▶ [Aim of the exercise]
Please transcribe the listing below in full and word for word, without its pictures.

▶ [Records to use]
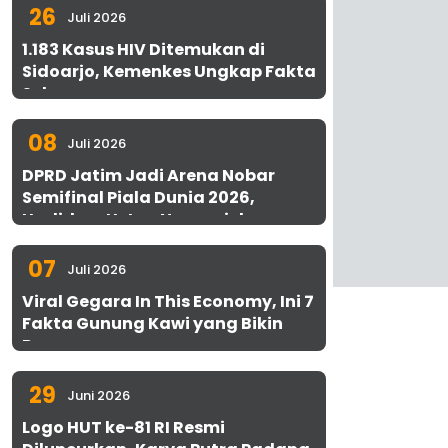
26
Juli 2026
1.183 Kasus HIV Ditemukan di
Sidoarjo, Kemenkes Ungkap Fakta
Sebenarnya
08
Juli 2026
DPRD Jatim Jadi Arena Nobar
Semifinal Piala Dunia 2026,
Hadirkan Uston Nawawi dan
UMKM Gratis untuk 1.000 Warga
07
Juli 2026
Viral Gegara In This Economy, Ini 7
Fakta Gunung Kawi yang Bikin
Penasaran
29
Juni 2026
Logo HUT ke-81 RI Resmi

▶ [Exercise solution]
26
Juli 2026
1.183 Kasus HIV Ditemukan di
Sidoarjo, Kemenkes Ungkap Fakta
Sebenarnya
08
Juli 2026
DPRD Jatim Jadi Arena Nobar
Semifinal Piala Dunia 2026,
Hadirkan Uston Nawawi dan
UMKM Gratis untuk 1.000 Warga
07
Juli 2026
Viral Gegara In This Economy, Ini 7
Fakta Gunung Kawi yang Bikin
Penasaran
29
Juni 2026
Logo HUT ke-81 RI Resmi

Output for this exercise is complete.